### Exercise
Once the images are set aside, output the listing exactly as it stands.

### The data
BEGIN
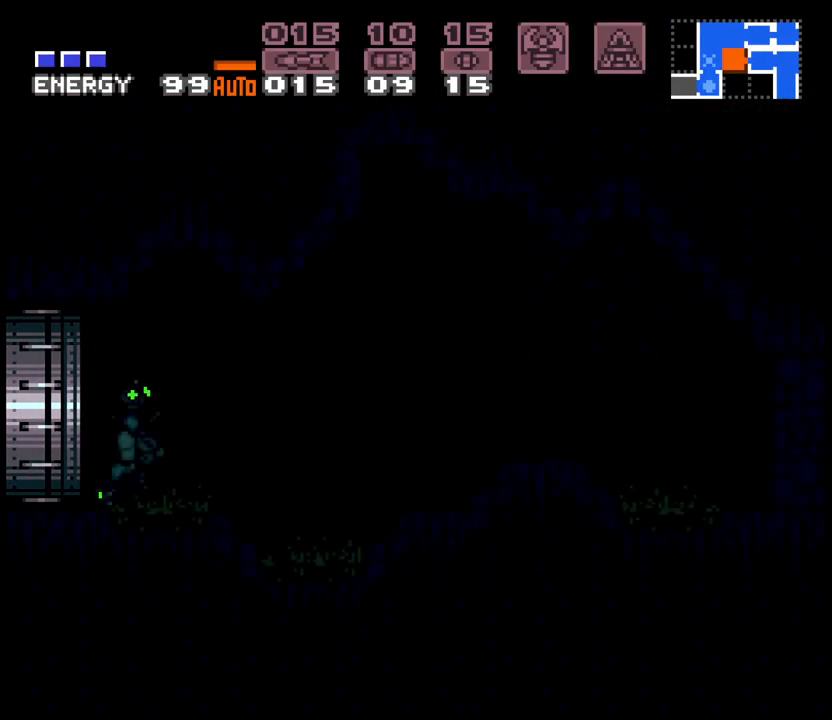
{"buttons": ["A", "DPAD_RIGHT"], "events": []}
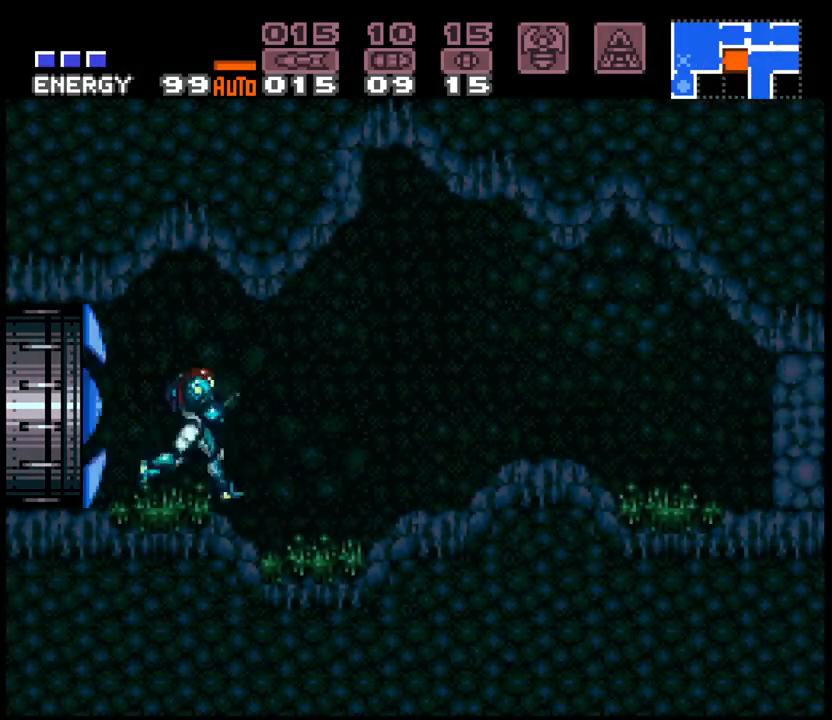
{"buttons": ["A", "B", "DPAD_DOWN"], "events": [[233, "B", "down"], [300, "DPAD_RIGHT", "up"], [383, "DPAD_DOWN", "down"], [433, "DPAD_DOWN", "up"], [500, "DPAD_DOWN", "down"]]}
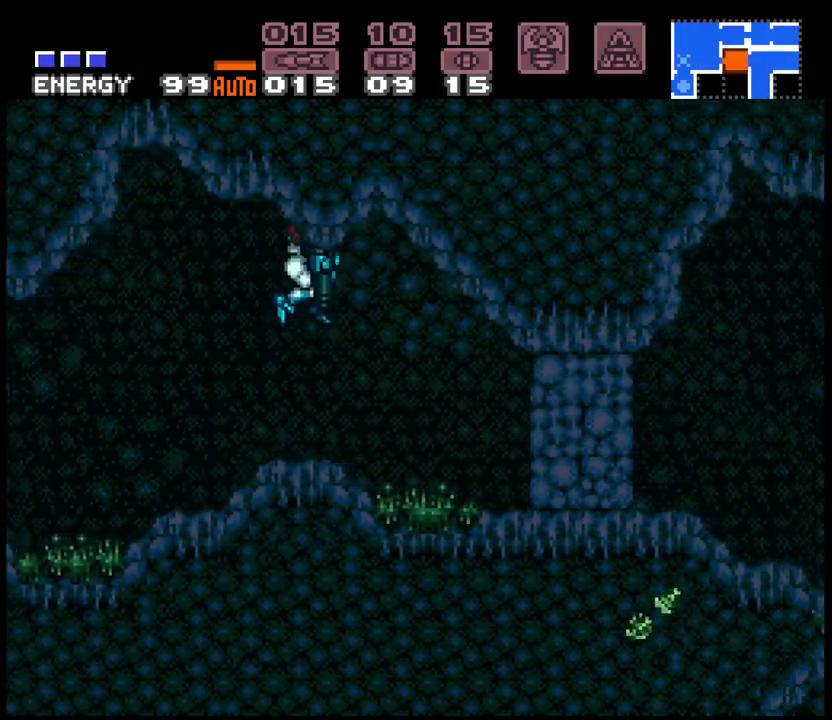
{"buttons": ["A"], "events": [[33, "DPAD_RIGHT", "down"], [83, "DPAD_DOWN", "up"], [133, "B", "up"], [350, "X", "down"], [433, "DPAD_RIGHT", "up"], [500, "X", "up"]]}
END
### Exercise solution
{"buttons": ["A", "DPAD_RIGHT"], "events": []}
{"buttons": ["A", "B", "DPAD_DOWN"], "events": [[233, "B", "down"], [300, "DPAD_RIGHT", "up"], [383, "DPAD_DOWN", "down"], [433, "DPAD_DOWN", "up"], [500, "DPAD_DOWN", "down"]]}
{"buttons": ["A"], "events": [[33, "DPAD_RIGHT", "down"], [83, "DPAD_DOWN", "up"], [133, "B", "up"], [350, "X", "down"], [433, "DPAD_RIGHT", "up"], [500, "X", "up"]]}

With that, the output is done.